Many of us that work with data will find requests and demands to import or export data at some point. Plenty of us have regular processes that perform these actions, and we may regularly troubleshoot or enhance these activities. In fact, I know some people have a full time, or nearly full time, position just dealing with ETL operations.
Working with data in disparate formats and the myriad of inconsistencies even when formats are known is a challenge. Integration Services is a useful tool, but many us find that we need to pre or post process data separate from a simple import or export. Some of us may prefer using T-SQL or other languages, such as R or Python, to process data rather than programming SSIS. It seems that I often find that every client wants a slightly different format or change to their data that a simple query export won’t handle.

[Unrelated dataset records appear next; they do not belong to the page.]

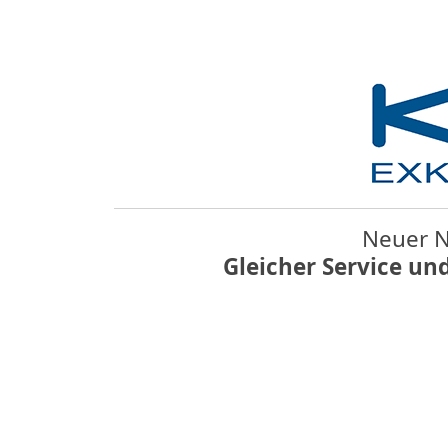
Neuer N
Gleicher Service un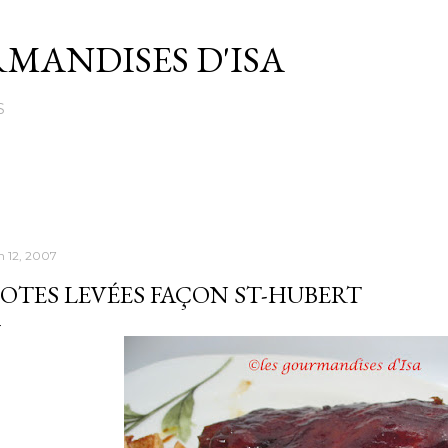
Passer au contenu principal
MANDISES D'ISA
S
in 12, 2007
OTES LEVÉES FAÇON ST-HUBERT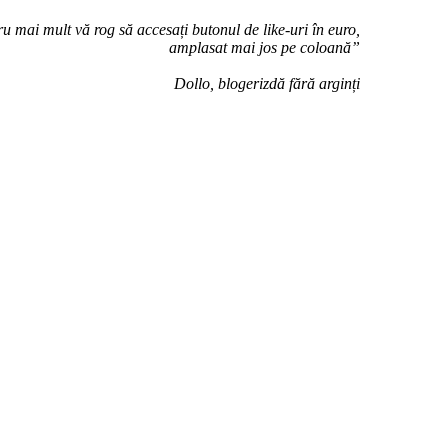
u mai mult vă rog să accesați butonul de like-uri în euro,
amplasat mai jos pe coloană”
Dollo, blogerizdă fără arginți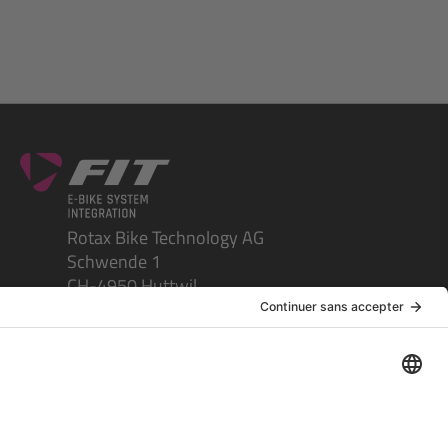
Rotax Bike Technology AG
Schwende 1
CH-4950 Huttwil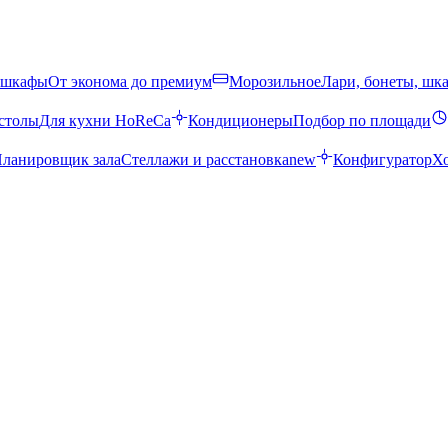
 шкафы
От эконома до премиум
Морозильное
Лари, бонеты, шк
столы
Для кухни HoReCa
Кондиционеры
Подбор по площади
ланировщик зала
Стеллажи и расстановка
new
Конфигуратор
Х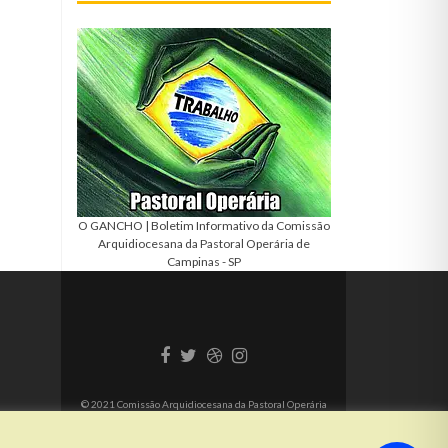
O GANCHO | Boletim Informativo da Comissão
Arquidiocesana da Pastoral Operária de
Campinas - SP
Link
Link
Link
Link
do
do
do
do
Facebook
Twitter
Dribbble
Instagram
© 2021 Comissão Arquidiocesana da Pastoral Operária
de Campinas - SP. Todos os direitos reservados.
Política
de Privacidade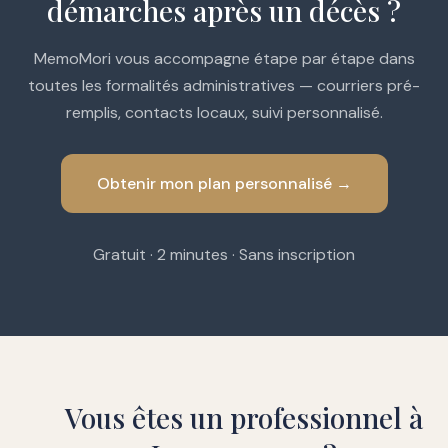
démarches après un décès ?
MemoMori vous accompagne étape par étape dans
toutes les formalités administratives — courriers pré-
remplis, contacts locaux, suivi personnalisé.
Obtenir mon plan personnalisé →
Gratuit · 2 minutes · Sans inscription
Vous êtes un professionnel à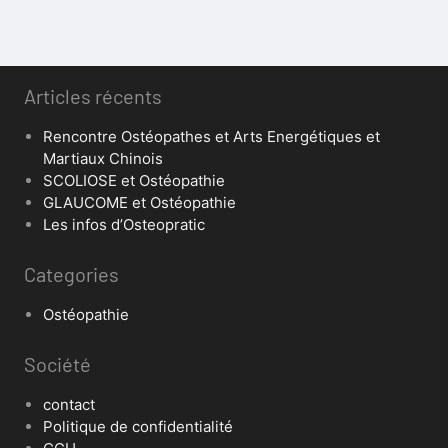
Articles récents
Rencontre Ostéopathes et Arts Energétiques et
Martiaux Chinois
SCOLIOSE et Ostéopathie
GLAUCOME et Ostéopathie
Les infos d’Osteopratic
Categories
Ostéopathie
Société
contact
Politique de confidentialité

These days, as we add in Machine Learning and other downstream processing activities, it seems that there is more and more of a need to process data beyond imports and exports. After all, it seems that the majority of the time in any ML project is spent preparing and transforming data. In addition, in Article 15 of the GDPR, there is language that notes a data subject has the right to request a copy of the data relating to them when it is being processed by an organization. I don’t know how often someone will want to get data about themselves or their organization, but I’m sure it will happen more than it happens today.
I think this means I’ll need to brush up on ETL skills, perhaps to ensure I can easily extract out a copy of an individual’s data. In fact, I probably should compile some scripts now to ensure I can let someone know what we information keep at SQLServerCentral that would fall under GDPR. I think it’s just email addresses, but I could be wrong.